● ABOUT THIS TASK: Copy the records below word for word, beginning with the first line and stopping after the line that contains "33: (271, 191)".

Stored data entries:
┌──

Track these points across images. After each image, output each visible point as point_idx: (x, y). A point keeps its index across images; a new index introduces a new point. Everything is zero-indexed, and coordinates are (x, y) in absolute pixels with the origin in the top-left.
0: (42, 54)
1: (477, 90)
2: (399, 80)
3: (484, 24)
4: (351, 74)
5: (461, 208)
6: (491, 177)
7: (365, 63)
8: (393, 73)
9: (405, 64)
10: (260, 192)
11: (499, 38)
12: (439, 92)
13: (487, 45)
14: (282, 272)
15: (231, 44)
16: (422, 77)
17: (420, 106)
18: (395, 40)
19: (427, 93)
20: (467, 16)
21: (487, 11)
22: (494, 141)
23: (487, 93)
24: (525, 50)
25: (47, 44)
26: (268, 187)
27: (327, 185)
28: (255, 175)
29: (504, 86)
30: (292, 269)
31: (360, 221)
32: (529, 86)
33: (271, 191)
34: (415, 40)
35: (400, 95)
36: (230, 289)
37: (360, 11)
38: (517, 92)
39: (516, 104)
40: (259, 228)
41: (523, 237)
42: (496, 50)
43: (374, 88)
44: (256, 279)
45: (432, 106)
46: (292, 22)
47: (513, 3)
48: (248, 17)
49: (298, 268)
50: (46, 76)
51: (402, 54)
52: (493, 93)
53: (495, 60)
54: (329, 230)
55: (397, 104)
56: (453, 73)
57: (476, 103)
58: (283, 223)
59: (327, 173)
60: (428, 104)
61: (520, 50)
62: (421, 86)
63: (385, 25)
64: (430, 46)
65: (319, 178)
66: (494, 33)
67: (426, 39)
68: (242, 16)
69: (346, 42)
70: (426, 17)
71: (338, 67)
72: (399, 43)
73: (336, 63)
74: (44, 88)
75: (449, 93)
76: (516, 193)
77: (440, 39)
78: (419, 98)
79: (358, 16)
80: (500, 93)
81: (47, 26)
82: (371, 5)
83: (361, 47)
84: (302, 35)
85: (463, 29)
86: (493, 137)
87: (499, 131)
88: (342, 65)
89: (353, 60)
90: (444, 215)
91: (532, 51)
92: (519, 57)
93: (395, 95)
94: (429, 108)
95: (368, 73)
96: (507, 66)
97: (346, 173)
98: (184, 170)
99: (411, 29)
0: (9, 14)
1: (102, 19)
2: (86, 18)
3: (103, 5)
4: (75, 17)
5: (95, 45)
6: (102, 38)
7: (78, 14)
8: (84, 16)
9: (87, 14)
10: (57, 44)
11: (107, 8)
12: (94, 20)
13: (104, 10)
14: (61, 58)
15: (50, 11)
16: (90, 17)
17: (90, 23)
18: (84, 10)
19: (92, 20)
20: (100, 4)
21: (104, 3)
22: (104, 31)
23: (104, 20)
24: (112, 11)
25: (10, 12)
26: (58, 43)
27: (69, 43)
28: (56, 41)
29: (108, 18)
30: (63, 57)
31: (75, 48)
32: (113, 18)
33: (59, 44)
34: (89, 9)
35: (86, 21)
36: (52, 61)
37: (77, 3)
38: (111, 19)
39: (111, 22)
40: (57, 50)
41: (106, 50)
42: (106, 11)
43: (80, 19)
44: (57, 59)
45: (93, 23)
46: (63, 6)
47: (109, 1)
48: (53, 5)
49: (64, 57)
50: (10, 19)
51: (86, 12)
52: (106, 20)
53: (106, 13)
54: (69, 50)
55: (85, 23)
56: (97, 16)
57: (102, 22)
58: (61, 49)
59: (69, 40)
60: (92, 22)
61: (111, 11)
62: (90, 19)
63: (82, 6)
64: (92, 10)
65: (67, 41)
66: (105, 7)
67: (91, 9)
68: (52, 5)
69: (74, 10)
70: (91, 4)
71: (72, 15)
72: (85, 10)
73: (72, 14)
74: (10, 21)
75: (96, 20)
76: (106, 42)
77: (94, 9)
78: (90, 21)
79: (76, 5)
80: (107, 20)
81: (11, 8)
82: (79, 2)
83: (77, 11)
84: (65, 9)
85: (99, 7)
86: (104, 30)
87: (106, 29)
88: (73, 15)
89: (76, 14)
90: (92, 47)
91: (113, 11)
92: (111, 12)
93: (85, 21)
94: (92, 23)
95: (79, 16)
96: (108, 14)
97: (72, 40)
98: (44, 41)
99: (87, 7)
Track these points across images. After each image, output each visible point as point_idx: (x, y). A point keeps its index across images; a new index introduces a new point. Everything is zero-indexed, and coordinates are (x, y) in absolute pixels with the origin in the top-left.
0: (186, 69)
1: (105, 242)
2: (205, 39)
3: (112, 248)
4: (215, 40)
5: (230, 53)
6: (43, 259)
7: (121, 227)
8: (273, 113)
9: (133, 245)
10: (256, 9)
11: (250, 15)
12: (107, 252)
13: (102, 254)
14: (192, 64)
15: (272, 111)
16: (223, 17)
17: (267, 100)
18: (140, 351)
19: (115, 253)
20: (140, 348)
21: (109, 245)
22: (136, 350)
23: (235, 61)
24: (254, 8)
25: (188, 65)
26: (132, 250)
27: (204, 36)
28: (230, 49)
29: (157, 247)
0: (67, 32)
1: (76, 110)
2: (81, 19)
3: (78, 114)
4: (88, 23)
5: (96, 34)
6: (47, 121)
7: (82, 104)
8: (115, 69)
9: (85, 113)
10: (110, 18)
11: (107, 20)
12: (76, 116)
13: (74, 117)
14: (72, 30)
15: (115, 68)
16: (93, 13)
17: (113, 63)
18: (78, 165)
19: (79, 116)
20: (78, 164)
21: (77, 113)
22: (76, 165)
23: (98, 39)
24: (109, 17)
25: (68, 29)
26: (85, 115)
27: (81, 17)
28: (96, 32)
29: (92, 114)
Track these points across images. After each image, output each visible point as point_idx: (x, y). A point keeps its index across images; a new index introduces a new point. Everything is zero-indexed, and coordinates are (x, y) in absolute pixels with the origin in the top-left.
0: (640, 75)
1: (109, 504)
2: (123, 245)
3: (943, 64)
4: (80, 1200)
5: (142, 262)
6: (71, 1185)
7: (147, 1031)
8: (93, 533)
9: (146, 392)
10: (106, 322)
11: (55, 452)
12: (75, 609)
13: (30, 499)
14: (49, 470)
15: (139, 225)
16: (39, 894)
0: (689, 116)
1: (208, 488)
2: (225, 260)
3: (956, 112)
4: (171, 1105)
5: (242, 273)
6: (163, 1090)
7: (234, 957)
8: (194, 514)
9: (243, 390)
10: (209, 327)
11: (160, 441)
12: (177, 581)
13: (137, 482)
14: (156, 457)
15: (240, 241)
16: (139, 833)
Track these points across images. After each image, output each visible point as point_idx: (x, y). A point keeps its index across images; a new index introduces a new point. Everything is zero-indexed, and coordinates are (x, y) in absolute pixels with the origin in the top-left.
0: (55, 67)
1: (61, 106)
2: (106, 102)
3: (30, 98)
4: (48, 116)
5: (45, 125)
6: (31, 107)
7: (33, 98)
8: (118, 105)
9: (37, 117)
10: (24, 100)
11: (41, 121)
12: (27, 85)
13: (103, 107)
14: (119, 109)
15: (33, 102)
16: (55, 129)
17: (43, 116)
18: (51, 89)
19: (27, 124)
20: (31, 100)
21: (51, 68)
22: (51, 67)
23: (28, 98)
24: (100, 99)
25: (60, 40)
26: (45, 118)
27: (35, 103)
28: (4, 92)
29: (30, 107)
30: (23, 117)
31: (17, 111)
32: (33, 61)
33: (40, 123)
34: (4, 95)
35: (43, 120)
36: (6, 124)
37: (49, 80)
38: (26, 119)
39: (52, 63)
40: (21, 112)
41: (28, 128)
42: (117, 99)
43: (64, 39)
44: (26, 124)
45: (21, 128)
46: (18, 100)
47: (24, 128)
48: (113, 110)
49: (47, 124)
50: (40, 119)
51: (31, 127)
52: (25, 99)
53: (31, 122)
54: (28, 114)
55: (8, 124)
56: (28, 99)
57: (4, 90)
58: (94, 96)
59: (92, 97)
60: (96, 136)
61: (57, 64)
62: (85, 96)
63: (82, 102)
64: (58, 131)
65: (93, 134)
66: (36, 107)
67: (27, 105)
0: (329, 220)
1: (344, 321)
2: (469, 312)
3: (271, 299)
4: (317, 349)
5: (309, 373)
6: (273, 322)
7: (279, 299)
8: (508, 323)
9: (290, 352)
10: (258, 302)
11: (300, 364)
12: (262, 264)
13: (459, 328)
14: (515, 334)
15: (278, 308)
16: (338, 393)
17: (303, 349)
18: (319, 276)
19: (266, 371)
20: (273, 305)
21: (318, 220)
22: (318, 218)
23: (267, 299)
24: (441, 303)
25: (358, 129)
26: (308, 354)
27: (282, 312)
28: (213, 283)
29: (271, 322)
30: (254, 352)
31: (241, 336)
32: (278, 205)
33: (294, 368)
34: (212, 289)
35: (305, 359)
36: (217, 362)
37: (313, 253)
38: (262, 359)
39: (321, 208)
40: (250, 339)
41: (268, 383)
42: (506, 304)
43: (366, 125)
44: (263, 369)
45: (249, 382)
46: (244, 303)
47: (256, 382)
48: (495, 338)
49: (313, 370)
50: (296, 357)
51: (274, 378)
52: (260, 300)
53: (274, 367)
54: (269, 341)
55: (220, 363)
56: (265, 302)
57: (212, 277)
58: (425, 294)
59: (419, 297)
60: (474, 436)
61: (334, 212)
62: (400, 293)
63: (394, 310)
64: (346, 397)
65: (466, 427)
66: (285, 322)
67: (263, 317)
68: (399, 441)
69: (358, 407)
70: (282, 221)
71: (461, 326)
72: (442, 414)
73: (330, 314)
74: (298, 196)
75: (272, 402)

└──

● EXERCISE ANSWER:
Track these points across images. After each image, output each visible point as point_idx: (x, y). A point keeps its index across images; a new index introduces a new point. Everything is zero-indexed, and coordinates are (x, y) in absolute pixels with the origin in the top-left.
0: (42, 54)
1: (477, 90)
2: (399, 80)
3: (484, 24)
4: (351, 74)
5: (461, 208)
6: (491, 177)
7: (365, 63)
8: (393, 73)
9: (405, 64)
10: (260, 192)
11: (499, 38)
12: (439, 92)
13: (487, 45)
14: (282, 272)
15: (231, 44)
16: (422, 77)
17: (420, 106)
18: (395, 40)
19: (427, 93)
20: (467, 16)
21: (487, 11)
22: (494, 141)
23: (487, 93)
24: (525, 50)
25: (47, 44)
26: (268, 187)
27: (327, 185)
28: (255, 175)
29: (504, 86)
30: (292, 269)
31: (360, 221)
32: (529, 86)
33: (271, 191)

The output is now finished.